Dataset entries
----------------------------------------

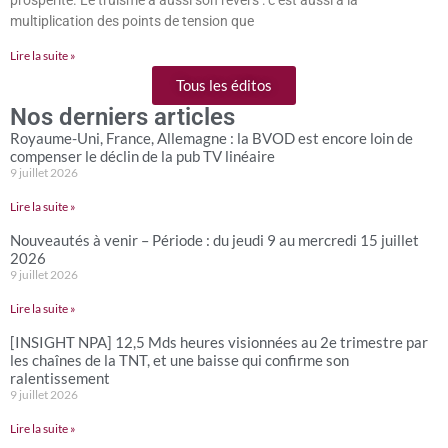
prospérité. Le truisme a aussi son revers : c’est aussi à la
multiplication des points de tension que
Lire la suite »
Tous les éditos
Nos derniers articles
Royaume-Uni, France, Allemagne : la BVOD est encore loin de
compenser le déclin de la pub TV linéaire
9 juillet 2026
Lire la suite »
Nouveautés à venir – Période : du jeudi 9 au mercredi 15 juillet
2026
9 juillet 2026
Lire la suite »
[INSIGHT NPA] 12,5 Mds heures visionnées au 2e trimestre par
les chaînes de la TNT, et une baisse qui confirme son
ralentissement
9 juillet 2026
Lire la suite »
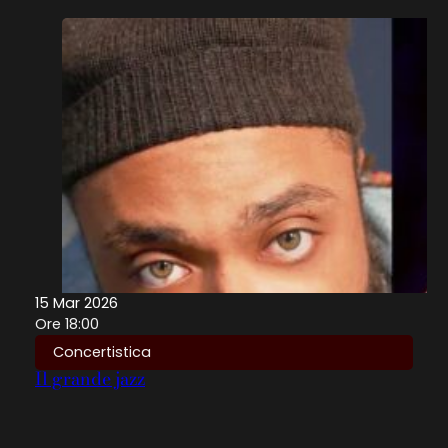
15 Mar 2026
Ore 18:00
Concertistica
Il grande jazz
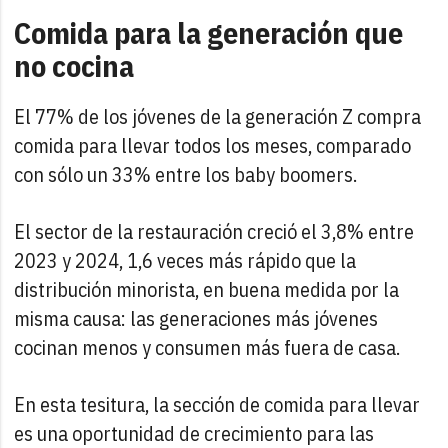
Comida para la generación que
no cocina
El 77% de los jóvenes de la generación Z compra
comida para llevar todos los meses, comparado
con sólo un 33% entre los baby boomers.
El sector de la restauración creció el 3,8% entre
2023 y 2024, 1,6 veces más rápido que la
distribución minorista, en buena medida por la
misma causa: las generaciones más jóvenes
cocinan menos y consumen más fuera de casa.
En esta tesitura, la sección de comida para llevar
es una oportunidad de crecimiento para las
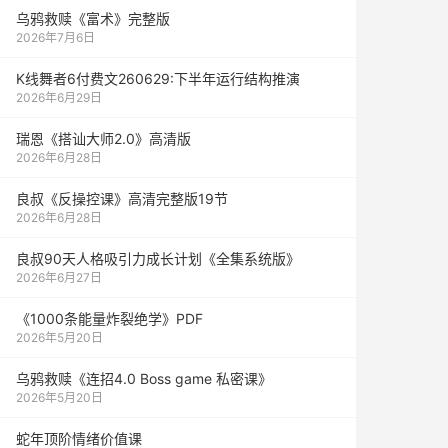
乌鸦救赎《富术》完整版
2026年7月6日
K线舞者6付费文260629:下半年运行结构推演
2026年6月29日
瑞恩《搭讪大师2.0》高清版
2026年6月28日
良叔《反操控课》高清完整版19节
2026年6月28日
良叔90天人格吸引力成长计划《全集系统版》
2026年6月27日
《1000‮能条‬‎量‮裂炸‬‎绝学》PDF
2026年5月20日
乌鸦救赎《连招4.0 Boss game 私密课》
2026年5月20日
蛇年顶阶情绪价值课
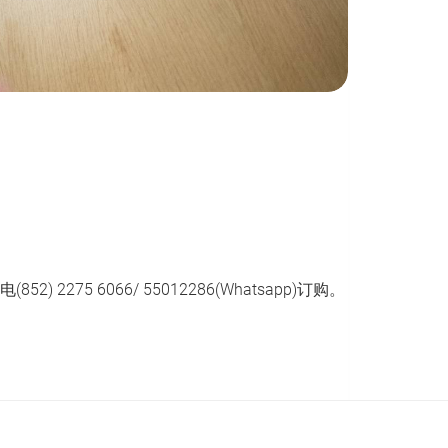
 6066/ 55012286(Whatsapp)订购。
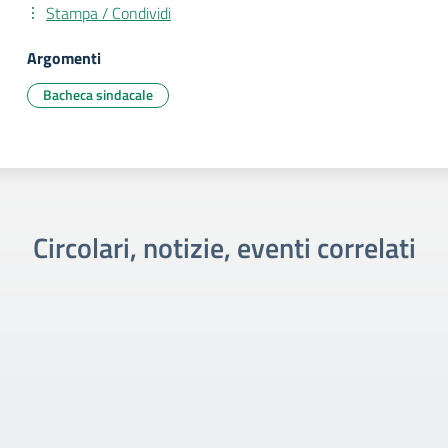
Stampa / Condividi
Argomenti
Bacheca sindacale
Circolari, notizie, eventi correlati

----------------------------------------

• _Exercise aim_: Could you transcribe the text of all the records above line for line, leaving out the pictures?

• _Exercise result_:
prospérité. Le truisme a aussi son revers : c’est aussi à la
multiplication des points de tension que
Lire la suite »
Tous les éditos
Nos derniers articles
Royaume-Uni, France, Allemagne : la BVOD est encore loin de
compenser le déclin de la pub TV linéaire
9 juillet 2026
Lire la suite »
Nouveautés à venir – Période : du jeudi 9 au mercredi 15 juillet
2026
9 juillet 2026
Lire la suite »
[INSIGHT NPA] 12,5 Mds heures visionnées au 2e trimestre par
les chaînes de la TNT, et une baisse qui confirme son
ralentissement
9 juillet 2026
Lire la suite »
15 Mar 2026
Ore 18:00
Concertistica
Il grande jazz
Comida para la generación que
no cocina
El 77% de los jóvenes de la generación Z compra
comida para llevar todos los meses, comparado
con sólo un 33% entre los baby boomers.
El sector de la restauración creció el 3,8% entre
2023 y 2024, 1,6 veces más rápido que la
distribución minorista, en buena medida por la
misma causa: las generaciones más jóvenes
cocinan menos y consumen más fuera de casa.
En esta tesitura, la sección de comida para llevar
es una oportunidad de crecimiento para las
乌鸦救赎《富术》完整版
2026年7月6日
K线舞者6付费文260629:下半年运行结构推演
2026年6月29日
瑞恩《搭讪大师2.0》高清版
2026年6月28日
良叔《反操控课》高清完整版19节
2026年6月28日
良叔90天人格吸引力成长计划《全集系统版》
2026年6月27日
《1000‮能条‬‎量‮裂炸‬‎绝学》PDF
2026年5月20日
乌鸦救赎《连招4.0 Boss game 私密课》
2026年5月20日
蛇年顶阶情绪价值课
 6066/ 55012286(Whatsapp)订购。
Stampa / Condividi
Argomenti
Bacheca sindacale
Circolari, notizie, eventi correlati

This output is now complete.